# Problem description:
Which lines in the data below contain the word "local"? Pull each of them out.

(Dataset items)
::::

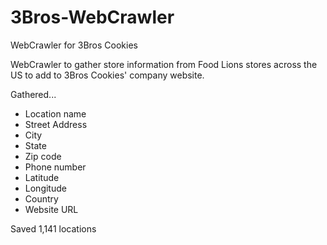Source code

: # 3Bros-WebCrawler
WebCrawler for 3Bros Cookies

WebCrawler to gather store information from Food Lions stores across the US to add to 3Bros Cookies' company website.

Gathered...
- Location name
- Street Address
- City
- State
- Zip code
- Phone number
- Latitude
- Longitude
- Country
- Website URL

Saved 1,141 locations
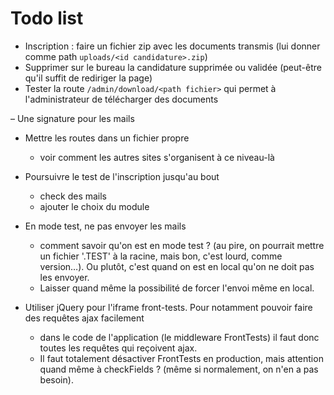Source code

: # Todo list

* Inscription : faire un fichier zip avec les documents transmis (lui donner comme path `uploads/<id candidature>.zip`)
* Supprimer sur le bureau la candidature supprimée ou validée (peut-être qu'il suffit de rediriger la page)
* Tester la route `/admin/download/<path fichier>` qui permet à l'administrateur de télécharger des documents


– Une signature pour les mails

- Mettre les routes dans un fichier propre
  * voir comment les autres sites s'organisent à ce niveau-là

- Poursuivre le test de l'inscription jusqu'au bout
  * check des mails
  * ajouter le choix du module

- En mode test, ne pas envoyer les mails
  * comment savoir qu'on est en mode test ? (au pire, on pourrait mettre un fichier '.TEST' à la racine, mais bon, c'est lourd, comme version…). Ou plutôt, c'est quand on est en local qu'on ne doit pas les envoyer.
  * Laisser quand même la possibilité de forcer l'envoi même en local.

- Utiliser jQuery pour l'iframe front-tests. Pour notamment pouvoir faire des requêtes ajax facilement
  * dans le code de l'application (le middleware FrontTests) il faut donc toutes les requêtes qui reçoivent ajax.
  * Il faut totalement désactiver FrontTests en production, mais attention quand même à checkFields ? (même si normalement, on n'en a pas besoin).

::::

# Answer space:
  * comment savoir qu'on est en mode test ? (au pire, on pourrait mettre un fichier '.TEST' à la racine, mais bon, c'est lourd, comme version…). Ou plutôt, c'est quand on est en local qu'on ne doit pas les envoyer.
  * Laisser quand même la possibilité de forcer l'envoi même en local.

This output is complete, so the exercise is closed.